◆ PASSAGE SHOWN
There is one example of this violation in Virginia, of a most striking and shocking nature; an example so horrid, that if I conceived my country would passively permit a repetition of it, dear as it is to me, I should seek means of expatriating myself from it. A man, who was then a citizen, was deprived of his life thus: From a mere reliance on general reports, a gentleman in the house of delegates informed the house, that a certain man had committed several crimes, and was running at large perpetrating other crimes; he, therefore, moved for leave to attaint him; he obtained that leave instantly … Without being confronted with his accusers and witnesses, without the privilege of calling for evidence in his behalf, he was sentenced to death, and was afterwards actually executed. Was this arbitrary deprivation of life, the dearest gift of God to man, consistent with the genius of a republican government? Is this compatible with the spirit of freedom? This, sir, has made the deepest impression in my heart, and I cannot contemplate it without horror.

Edmund Randolph (Source)

On this date in 1778, attainted Revolutionary War-era outlaw Josiah Phillips was hanged in Virginia.

Contrary to Randolph’s recollection, the execution took place according to a regular jury verdict convicting Philips for stealing 28 hats and five pounds of twine — felony theft by the Bloody Code inherited from England.

Even so, it was the Act of Attainder voted unanimously by the Virginia legislature that stuck in the popular memory, so much so that even the likes of Randolph, a lawyer by trade and later the first Attorney General of the independent United States, misstated* it as the proximate cause of Phillips’s execution.

Another inheritance from the mother country, Acts of Attainder — wherein the legislature declares some party guilty of a crime and declares punishment without benefit of trial — were going right out of style in the twilight of the 18th century. The eventual U.S. Constitution would flatly abolish the practice; Britain herself has not enacted one since 1798.

So it comes as some surprise to see that Phillips was outlawed** at the instigation of no less a person than old Mr. Inalienable Rights himself, Thomas Jefferson. Jefferson’s Bill of Attainder gave Philips and his band a June 1778 deadline to turn themselves in voluntarily, or else they

shall stand and be convicted and attainted of high treason, and shall suffer the pains of death, and incur all forfeitures, penalties and disabilities prescribed by the law against those convicted and attainted of High-treason: and that execution of this sentence of attainder shall be done by order of the General court to be entered as soon as may be conveniently after notice that any of the said offenders are in custody of the keeper of the public gaol …

And that the good people of this commonwealth may not in the mean time be subject to the unrestrained hostilities of the said insurgents, be it further enacted that from and after the passing of this act it shall be lawful for any person with or without orders, to pursue and slay the said Josiah Philips and any others who have been of his associates or confederates at any time.

Collection entries
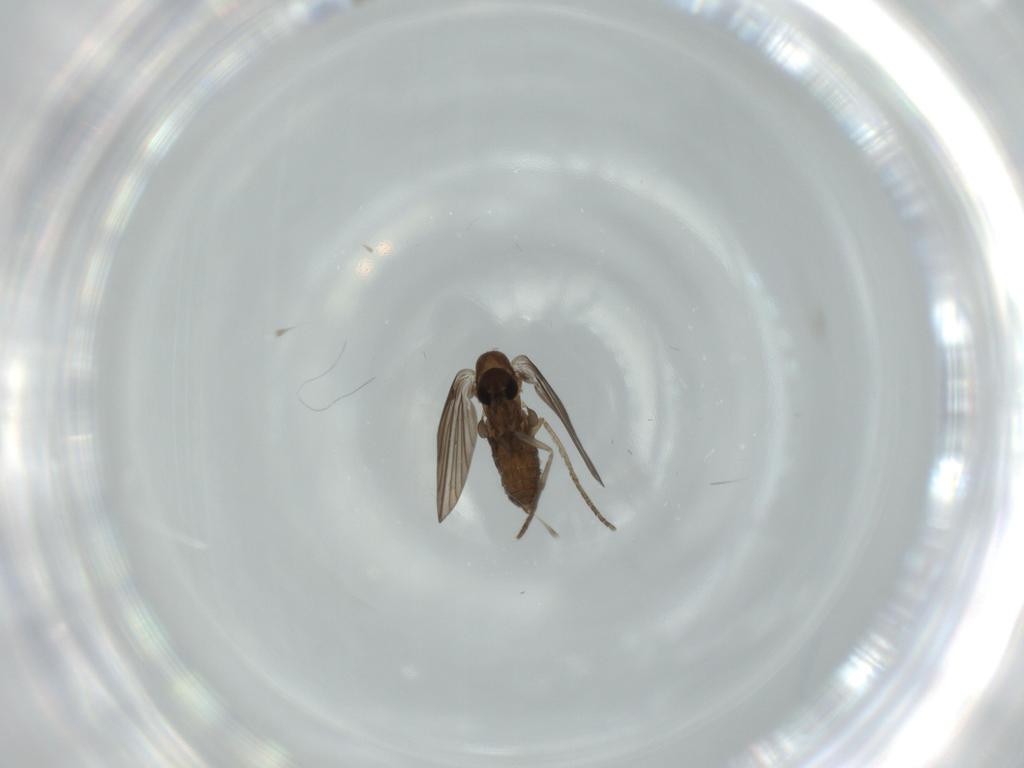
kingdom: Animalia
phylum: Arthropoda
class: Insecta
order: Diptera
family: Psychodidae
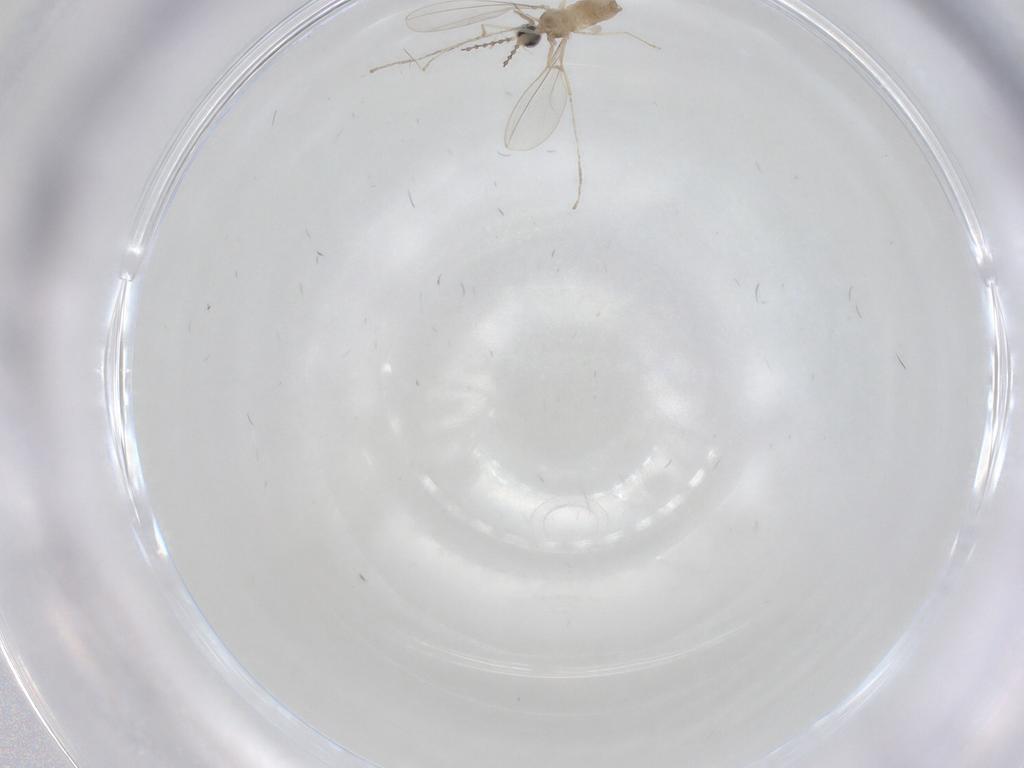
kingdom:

◆ WRITTEN TASK
Retype the part of the Josiah Phillips passage starting with "On this date" and going on through "of Phillips’s execution.". The listing was taken from a separate source.

◆ REPLY TO THE TASK
On this date in 1778, attainted Revolutionary War-era outlaw Josiah Phillips was hanged in Virginia.

Contrary to Randolph’s recollection, the execution took place according to a regular jury verdict convicting Philips for stealing 28 hats and five pounds of twine — felony theft by the Bloody Code inherited from England.

Even so, it was the Act of Attainder voted unanimously by the Virginia legislature that stuck in the popular memory, so much so that even the likes of Randolph, a lawyer by trade and later the first Attorney General of the independent United States, misstated* it as the proximate cause of Phillips’s execution.